Part Seven: The Revenues and their Sources

Chapter 48 – The Trinity Formula

Chapter 49 – On the Analysis of the Production Process

Chapter 50 – The Illusion Created by Competition

Chapter 51 – Relations of Distribution and Relations of Production

Chapter 52 – Classes

Summary

Capitalism is based upon commodity production: things are produced for sale not for immediate consumption.

The value of a commodity is not the amount of (concrete) labour actually expended, but that portion of social (abstract) labour that is credited to that commodity. This can only be known in exchange (in the market).

Prices diverge from values because of the tendency for profits to be equalised between different capitals.

The circulation of capital: M – C – M’ (Money – Commodities – More Money)

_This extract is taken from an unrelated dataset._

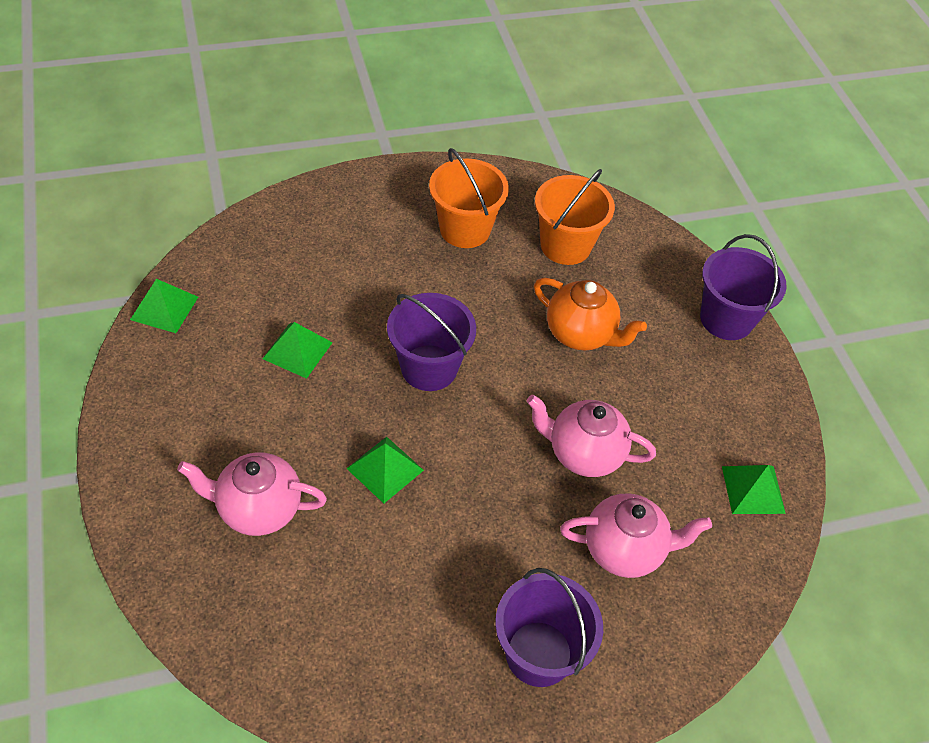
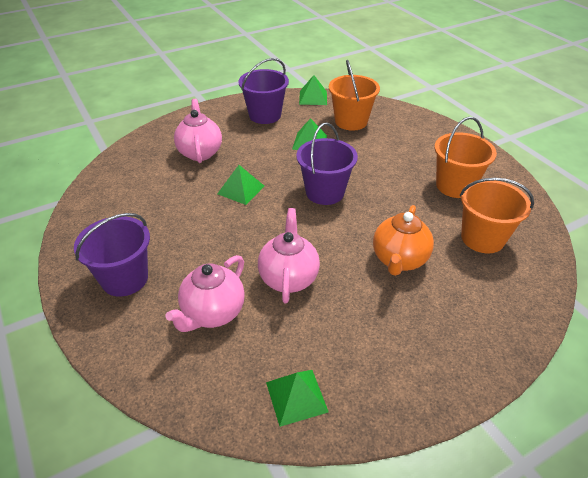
camera: 80 degrees right, 10 degrees down
(264, 282) = (351, 121): none -> orange bucket
(624, 550) = (213, 313): pink teapot -> pink teapot turned 45 degrees clockwise
(726, 319) = (481, 357): purple bucket -> purple bucket (265, 115)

How does money increase into more money? i.e. How can capital self expand?

This additional value is surplus value.

Marx’s great insight was that the source of surplus value lies in the difference between the value of labour-power (wages) and the value created in the course of the working day.

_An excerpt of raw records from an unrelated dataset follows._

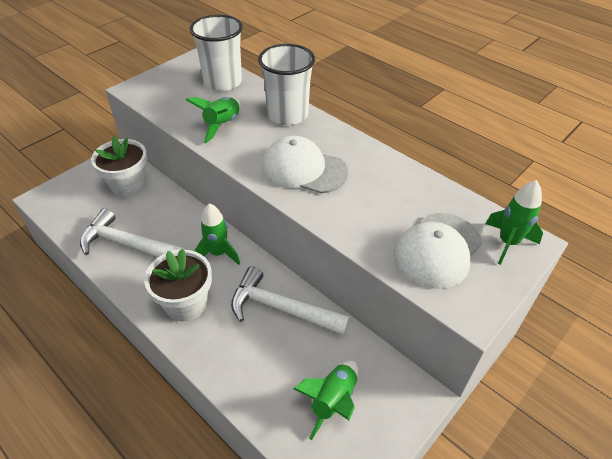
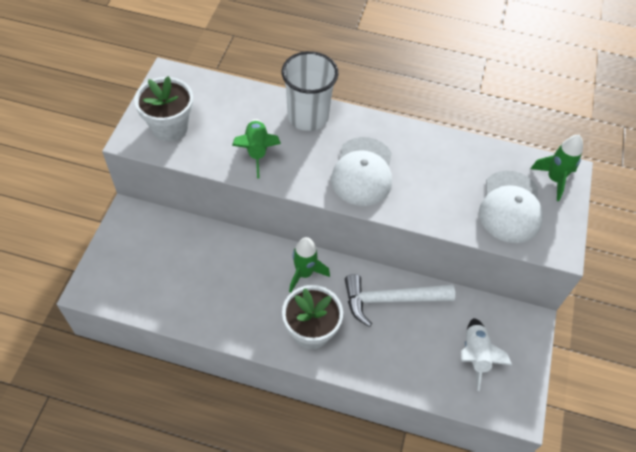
camera: 30 degrees left, 10 degrees up
(128, 185) = (166, 239): white flower pot -> white flower pot (170, 127)
(128, 244) = (216, 300): white hammer -> none
(223, 82) = (218, 99): white cup -> none
(303, 169) = (362, 172): white cap -> white cap turned 75 degrees counterclockwise
(333, 401) = (475, 355): green rocket -> white rocket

Labour is the source of surplus value, i.e. the source of all profit, interest & rent.

The capitalist by seizing the means of production leaves the labourer with no choice but to sell his labour to the capitalist to survive. The capitalist keeps some of the value that the labourer produces.

Surplus value can be increased by lengthening the working day – absolute surplus value.

Or by curtailment of the necessary labour (the proportion of the day the worker has to work to produce his means of consumption) – relative surplus value.

Competition drives capitalists to increase labour productivity. This increases the organic composition of capital, i.e. the amount of constant capital (machines, raw materials) to variable capital (wages).

This increase in the organic composition of capital puts downward pressure on the rate of profit (even if the first capitalists to introduce the new methods initially reap higher profits).

Capitalists only produce for profit; if the initial outlay of capital will not increase in value they won’t produce.

To the capitalists it doesn’t matter that people need things.

Exchange-value rules use-value.

The system is a set of social relations, it is not nature.
It hasn’t always been this way and probably will not always be this way.